── PROVIDED RECORDS
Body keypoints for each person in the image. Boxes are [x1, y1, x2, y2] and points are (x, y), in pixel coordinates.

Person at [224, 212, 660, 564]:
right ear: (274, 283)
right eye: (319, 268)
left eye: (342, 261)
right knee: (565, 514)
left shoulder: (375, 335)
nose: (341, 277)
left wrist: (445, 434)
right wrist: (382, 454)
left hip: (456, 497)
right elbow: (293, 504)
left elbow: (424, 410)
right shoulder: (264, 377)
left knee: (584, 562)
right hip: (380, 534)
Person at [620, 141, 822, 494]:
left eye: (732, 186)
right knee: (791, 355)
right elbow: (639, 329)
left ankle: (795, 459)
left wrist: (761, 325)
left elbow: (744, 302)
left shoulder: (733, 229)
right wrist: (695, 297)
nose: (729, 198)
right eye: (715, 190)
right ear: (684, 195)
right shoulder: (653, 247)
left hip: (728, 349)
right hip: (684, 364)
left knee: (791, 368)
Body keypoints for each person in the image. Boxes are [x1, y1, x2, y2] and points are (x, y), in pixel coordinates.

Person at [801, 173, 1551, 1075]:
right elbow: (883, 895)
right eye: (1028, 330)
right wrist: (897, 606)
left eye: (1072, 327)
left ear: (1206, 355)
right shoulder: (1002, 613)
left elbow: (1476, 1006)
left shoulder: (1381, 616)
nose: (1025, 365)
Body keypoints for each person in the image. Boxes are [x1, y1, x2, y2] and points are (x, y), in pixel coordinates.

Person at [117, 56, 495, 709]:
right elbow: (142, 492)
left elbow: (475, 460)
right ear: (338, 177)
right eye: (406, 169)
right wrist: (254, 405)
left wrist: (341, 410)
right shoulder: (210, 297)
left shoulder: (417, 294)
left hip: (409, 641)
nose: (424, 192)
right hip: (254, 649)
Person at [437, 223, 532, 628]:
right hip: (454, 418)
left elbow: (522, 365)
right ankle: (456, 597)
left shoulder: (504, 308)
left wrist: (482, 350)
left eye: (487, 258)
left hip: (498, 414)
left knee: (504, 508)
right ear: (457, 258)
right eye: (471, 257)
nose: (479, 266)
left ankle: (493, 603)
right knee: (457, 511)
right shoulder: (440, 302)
────
▸ **WHAT TO PRODUCE**
Repeat the data in its entirety, exactly as written.

▸ **EXERCISE RESPONSE**
Body keypoints for each person in the image. Boxes are [x1, y1, x2, y2] and points are (x, y), in pixel coordinates.

Person at [224, 212, 660, 564]:
right ear: (274, 283)
right eye: (319, 268)
left eye: (342, 261)
right knee: (565, 514)
left shoulder: (375, 335)
nose: (341, 277)
left wrist: (445, 434)
right wrist: (382, 454)
left hip: (456, 497)
right elbow: (293, 504)
left elbow: (424, 410)
right shoulder: (264, 377)
left knee: (584, 562)
right hip: (380, 534)
Person at [620, 141, 822, 494]:
left eye: (732, 186)
right knee: (791, 355)
right elbow: (639, 329)
left ankle: (795, 459)
left wrist: (761, 325)
left elbow: (744, 302)
left shoulder: (733, 229)
right wrist: (695, 297)
nose: (729, 198)
right eye: (715, 190)
right ear: (684, 195)
right shoulder: (653, 247)
left hip: (728, 349)
right hip: (684, 364)
left knee: (791, 368)
Body keypoints for each person in the image. Boxes are [x1, y1, x2, y2] and points are (x, y), in pixel coordinates.

Person at [801, 173, 1551, 1075]:
right elbow: (883, 895)
right eye: (1028, 330)
right wrist: (897, 606)
left eye: (1072, 327)
left ear: (1206, 355)
right shoulder: (1002, 613)
left elbow: (1476, 1006)
left shoulder: (1381, 616)
nose: (1025, 365)
Body keypoints for each person in the image. Boxes are [x1, y1, x2, y2] and points are (x, y), in pixel coordinates.

Person at [117, 56, 495, 709]:
right elbow: (142, 492)
left elbow: (475, 460)
right ear: (338, 177)
right eye: (406, 169)
right wrist: (254, 405)
left wrist: (341, 410)
right shoulder: (210, 297)
left shoulder: (417, 294)
left hip: (409, 641)
nose: (424, 192)
right hip: (254, 649)
Person at [437, 223, 532, 628]:
right hip: (454, 418)
left elbow: (522, 365)
right ankle: (456, 597)
left shoulder: (504, 308)
left wrist: (482, 350)
left eye: (487, 258)
left hip: (498, 414)
left knee: (504, 508)
right ear: (457, 258)
right eye: (471, 257)
nose: (479, 266)
left ankle: (493, 603)
right knee: (457, 511)
right shoulder: (440, 302)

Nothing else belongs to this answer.